Siang pun menjelang. Satu persatu pegawai tinggalkan kubikelnya. Seorang asisten pria dari ruangan lain mengetuk pintu.
"Pak Wira. Sudah waktunya makan siang!"
"Duluan saja."
"Baik, Pak."
Bicara soal pekerjaan, Wira terbilang serius. Kadang dia membawa pekerjaan ke rumah. Tidak heran. Perkara banting setir tidak menjadi masalah. Wira memang seorang cenayang di masa lalu. Statusnya sebagai sarjana Manajemen membantunya berada di posisi ini di samping kerja keras dan ... tentu saja koneksi orang dalam.
"Wira. Apa kau di dalam?"
Suara pria tua itu alihkan Wira dari layar komputernya. Seorang pria berjas rapi duduk di sofa ruangannya.
"Ada perlu apa Pak Direktur datang ke sini?" tanya Wira yang duduk di sofa samping Pak Direktur.
"Kudengar dari pegawai lain, belakangan ini banyak masalah di Kawali sana."

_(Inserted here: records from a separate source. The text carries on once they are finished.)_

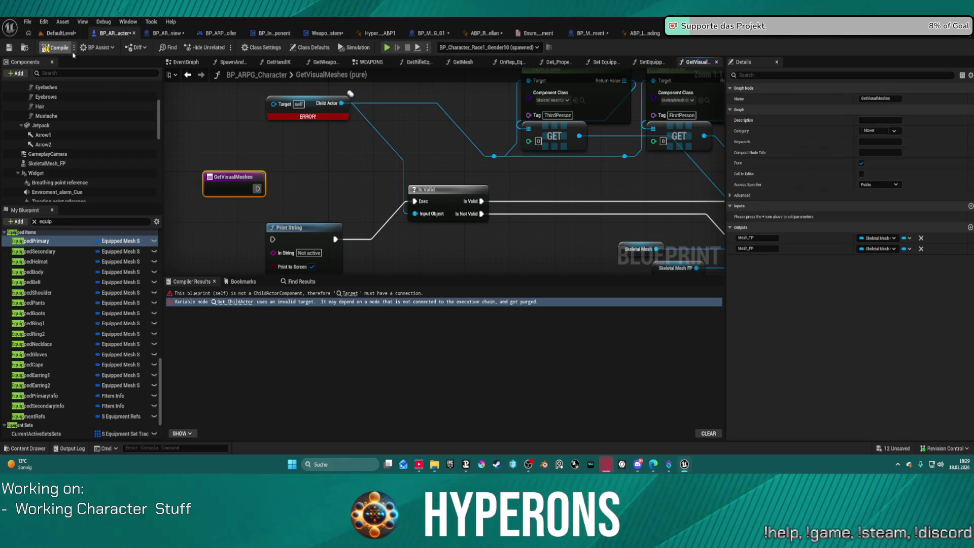
{"action": "key", "text": "F7"}
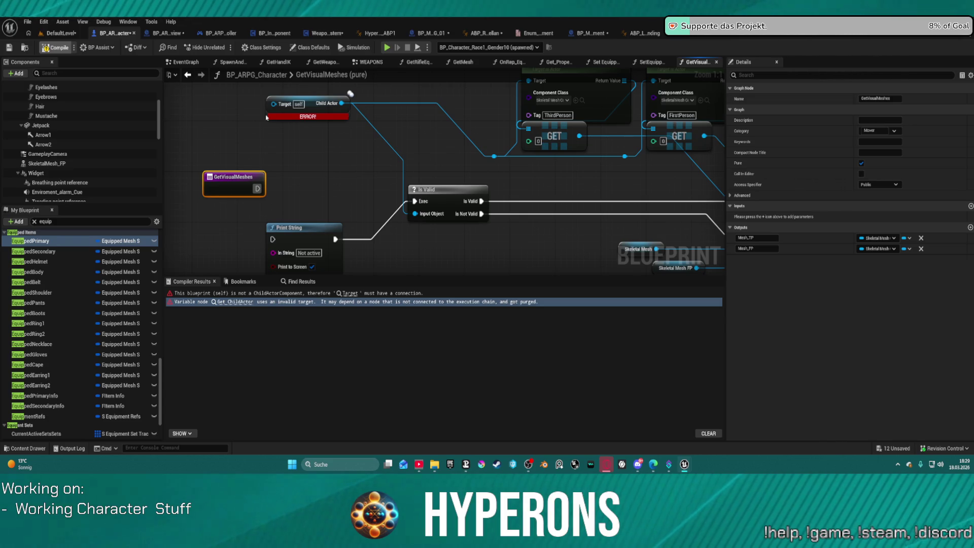
{"action": "scroll", "coordinate": [45, 126], "scroll_direction": "up", "scroll_amount": 3}
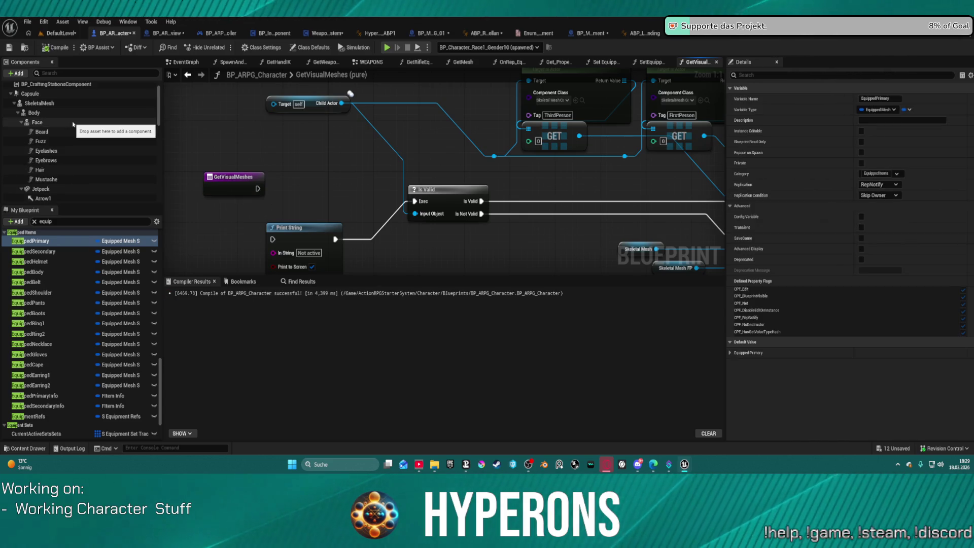
Select Face through Mustache to check their ThirdPerson tag, then return to ABP_Retarget_Kellan.
{"action": "left_click", "coordinate": [39, 123]}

"Iya, Pak. Lagi-lagi masalah kecelakaan kerja di Kawali. Aku tidak bisa membantu banyak karena ini berhubungan dengan bagian Kesehatan dan Jaminan Sosial."
"Ini masalah yang sulit. Nanti akan kubicarakan dengan manajer keuangan dan personalia untuk masalah ini. Bagaimana dengan keadaan anakmu?"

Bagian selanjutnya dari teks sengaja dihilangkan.